Looking at the long term
The DiRECT trial is led by Professors Mike Lean at University of Glasgow and Roy Taylor at Newcastle University (pictured above)
Professor Andrew Briggs, Health Economist at the University of Glasgow, explains:
“This intervention is relatively inexpensive when compared to managing type 2 diabetes, and we anticipate that there will be cost-savings further down the line. If people can stay in remission, and therefore reduce their chances of developing diabetes complications, the cost savings to the NHS could be substantial.
“We can’t know this for certain yet. Which is why the long-term follow-up of the participants – alongside those accessing any NHS remission pilots in the near future – is very important. However, these findings are encouraging, and – in our view – begin to make the case for shifting resources to offer remission-based models of care for people with type 2 diabetes in the future.”
Given the huge international interest in the first-year results of DiRECT, our team wanted to understand the cost impact of a remission programme to the NHS if they were to make it part of their standard care.

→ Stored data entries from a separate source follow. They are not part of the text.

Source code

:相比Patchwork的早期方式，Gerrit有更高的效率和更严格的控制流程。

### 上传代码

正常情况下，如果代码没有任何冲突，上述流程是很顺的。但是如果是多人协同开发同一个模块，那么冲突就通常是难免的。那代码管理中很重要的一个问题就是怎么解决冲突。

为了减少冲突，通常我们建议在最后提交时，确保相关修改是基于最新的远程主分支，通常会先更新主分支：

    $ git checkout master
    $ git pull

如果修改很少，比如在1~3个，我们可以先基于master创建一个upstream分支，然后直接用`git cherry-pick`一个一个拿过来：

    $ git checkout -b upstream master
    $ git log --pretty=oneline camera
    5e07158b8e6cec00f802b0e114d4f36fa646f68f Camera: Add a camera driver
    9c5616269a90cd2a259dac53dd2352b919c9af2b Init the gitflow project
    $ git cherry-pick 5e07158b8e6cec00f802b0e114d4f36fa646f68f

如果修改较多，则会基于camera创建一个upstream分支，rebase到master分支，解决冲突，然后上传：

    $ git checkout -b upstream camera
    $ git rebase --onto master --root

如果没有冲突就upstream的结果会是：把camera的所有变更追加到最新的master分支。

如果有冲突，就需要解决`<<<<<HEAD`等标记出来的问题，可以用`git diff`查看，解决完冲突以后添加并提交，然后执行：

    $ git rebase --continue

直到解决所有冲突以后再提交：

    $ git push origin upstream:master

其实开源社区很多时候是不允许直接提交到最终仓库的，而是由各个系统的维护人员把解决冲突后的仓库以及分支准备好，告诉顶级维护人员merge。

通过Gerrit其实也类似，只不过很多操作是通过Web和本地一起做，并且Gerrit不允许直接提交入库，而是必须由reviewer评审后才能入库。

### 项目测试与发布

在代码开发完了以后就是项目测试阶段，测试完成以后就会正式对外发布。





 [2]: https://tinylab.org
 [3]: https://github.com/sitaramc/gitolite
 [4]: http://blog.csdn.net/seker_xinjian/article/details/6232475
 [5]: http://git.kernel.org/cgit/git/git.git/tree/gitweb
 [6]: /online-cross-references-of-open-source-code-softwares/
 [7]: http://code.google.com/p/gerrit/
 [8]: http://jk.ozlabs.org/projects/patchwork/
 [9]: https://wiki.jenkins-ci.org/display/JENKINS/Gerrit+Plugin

Remission pilots for the NHS
The Scottish government's A Healthier Future plan has promised £42 million to the prevention, early detection and early intervention of type 2 diabetes. NHS Boards around Scotland will be able use this funding to deliver programmes to prevent type 2 diabetes and to put it into remission.
NHS England also recently committed to piloting a remission programme for 5,000 people with type 2 diabetes in 2019, which we welcomed.
To date, we have committed £2.8 million to DiRECT.
Dr Elizabeth Robertson is Director of Research at Diabetes UK. She said:
“If people can remain in remission, and therefore reduce their risk of developing serious diabetes-related complications in the future, the cost savings to the NHS could be significant.
"Costs aside, remission from type 2 – and the possibility of living free of the condition – has to be the preferred option for people and clinicians alike.”